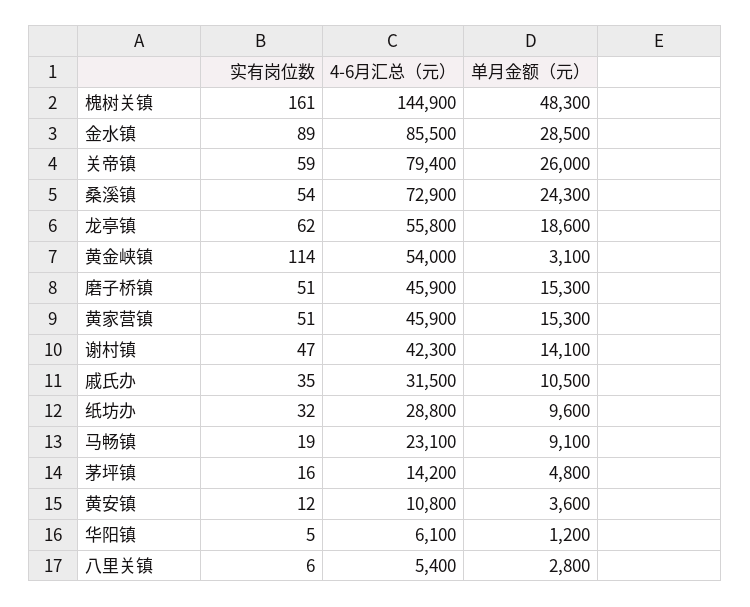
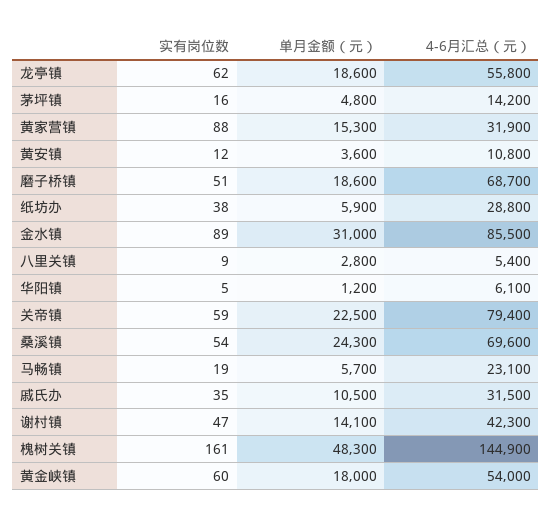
  {
    "实有岗位数": {
      "槐树关镇": 161,
      "金水镇": 89,
      "关帝镇": 59,
      "桑溪镇": 54,
      "龙亭镇": 62,
-     "黄金峡镇": 114,
+     "黄金峡镇": 60,
      "磨子桥镇": 51,
-     "黄家营镇": 51,
+     "黄家营镇": 88,
      "谢村镇": 47,
      "戚氏办": 35,
-     "纸坊办": 32,
+     "纸坊办": 38,
      "马畅镇": 19,
      "茅坪镇": 16,
      "黄安镇": 12,
      "华阳镇": 5,
-     "八里关镇": 6
+     "八里关镇": 9
    },
    "4-6月汇总（元）": {
      "槐树关镇": 144900,
      "金水镇": 85500,
      "关帝镇": 79400,
-     "桑溪镇": 72900,
+     "桑溪镇": 69600,
      "龙亭镇": 55800,
      "黄金峡镇": 54000,
-     "磨子桥镇": 45900,
+     "磨子桥镇": 68700,
-     "黄家营镇": 45900,
+     "黄家营镇": 31900,
      "谢村镇": 42300,
      "戚氏办": 31500,
      "纸坊办": 28800,
      "马畅镇": 23100,
      "茅坪镇": 14200,
      "黄安镇": 10800,
      "华阳镇": 6100,
      "八里关镇": 5400
    },
    "单月金额（元）": {
      "槐树关镇": 48300,
-     "金水镇": 28500,
+     "金水镇": 31000,
-     "关帝镇": 26000,
+     "关帝镇": 22500,
      "桑溪镇": 24300,
      "龙亭镇": 18600,
-     "黄金峡镇": 3100,
+     "黄金峡镇": 18000,
-     "磨子桥镇": 15300,
+     "磨子桥镇": 18600,
      "黄家营镇": 15300,
      "谢村镇": 14100,
      "戚氏办": 10500,
-     "纸坊办": 9600,
+     "纸坊办": 5900,
-     "马畅镇": 9100,
+     "马畅镇": 5700,
      "茅坪镇": 4800,
      "黄安镇": 3600,
      "华阳镇": 1200,
      "八里关镇": 2800
    }
  }

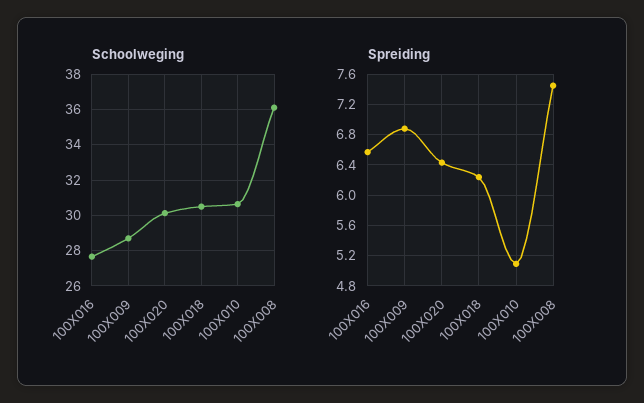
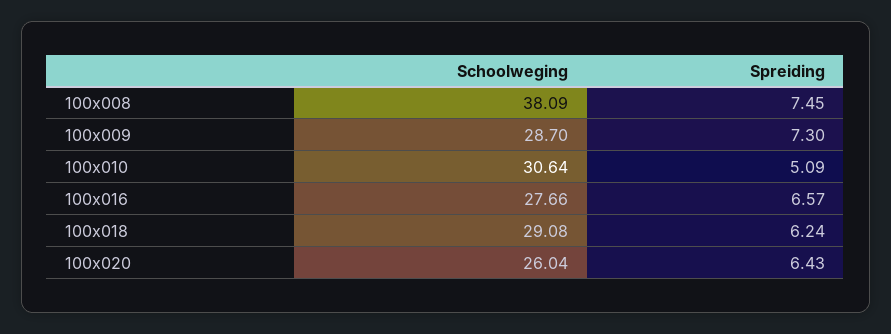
  {
    "Schoolweging": {
      "100X016": 27.66,
      "100X009": 28.7,
-     "100X020": 30,
+     "100X020": 26.04,
-     "100X018": 30.5,
+     "100X018": 29.08,
      "100X010": 30.64,
-     "100X008": 36
+     "100X008": 38.09
    },
    "Spreiding": {
      "100X016": 6.57,
-     "100X009": 6.9,
+     "100X009": 7.3,
      "100X020": 6.43,
      "100X018": 6.24,
      "100X010": 5.09,
      "100X008": 7.45
    }
  }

· · · · ·

Once the pictures are set aside, please output all the data word for word.

  {
    "实有岗位数": {
      "槐树关镇": 161,
      "金水镇": 89,
      "关帝镇": 59,
      "桑溪镇": 54,
      "龙亭镇": 62,
-     "黄金峡镇": 114,
+     "黄金峡镇": 60,
      "磨子桥镇": 51,
-     "黄家营镇": 51,
+     "黄家营镇": 88,
      "谢村镇": 47,
      "戚氏办": 35,
-     "纸坊办": 32,
+     "纸坊办": 38,
      "马畅镇": 19,
      "茅坪镇": 16,
      "黄安镇": 12,
      "华阳镇": 5,
-     "八里关镇": 6
+     "八里关镇": 9
    },
    "4-6月汇总（元）": {
      "槐树关镇": 144900,
      "金水镇": 85500,
      "关帝镇": 79400,
-     "桑溪镇": 72900,
+     "桑溪镇": 69600,
      "龙亭镇": 55800,
      "黄金峡镇": 54000,
-     "磨子桥镇": 45900,
+     "磨子桥镇": 68700,
-     "黄家营镇": 45900,
+     "黄家营镇": 31900,
      "谢村镇": 42300,
      "戚氏办": 31500,
      "纸坊办": 28800,
      "马畅镇": 23100,
      "茅坪镇": 14200,
      "黄安镇": 10800,
      "华阳镇": 6100,
      "八里关镇": 5400
    },
    "单月金额（元）": {
      "槐树关镇": 48300,
-     "金水镇": 28500,
+     "金水镇": 31000,
-     "关帝镇": 26000,
+     "关帝镇": 22500,
      "桑溪镇": 24300,
      "龙亭镇": 18600,
-     "黄金峡镇": 3100,
+     "黄金峡镇": 18000,
-     "磨子桥镇": 15300,
+     "磨子桥镇": 18600,
      "黄家营镇": 15300,
      "谢村镇": 14100,
      "戚氏办": 10500,
-     "纸坊办": 9600,
+     "纸坊办": 5900,
-     "马畅镇": 9100,
+     "马畅镇": 5700,
      "茅坪镇": 4800,
      "黄安镇": 3600,
      "华阳镇": 1200,
      "八里关镇": 2800
    }
  }

  {
    "Schoolweging": {
      "100X016": 27.66,
      "100X009": 28.7,
-     "100X020": 30,
+     "100X020": 26.04,
-     "100X018": 30.5,
+     "100X018": 29.08,
      "100X010": 30.64,
-     "100X008": 36
+     "100X008": 38.09
    },
    "Spreiding": {
      "100X016": 6.57,
-     "100X009": 6.9,
+     "100X009": 7.3,
      "100X020": 6.43,
      "100X018": 6.24,
      "100X010": 5.09,
      "100X008": 7.45
    }
  }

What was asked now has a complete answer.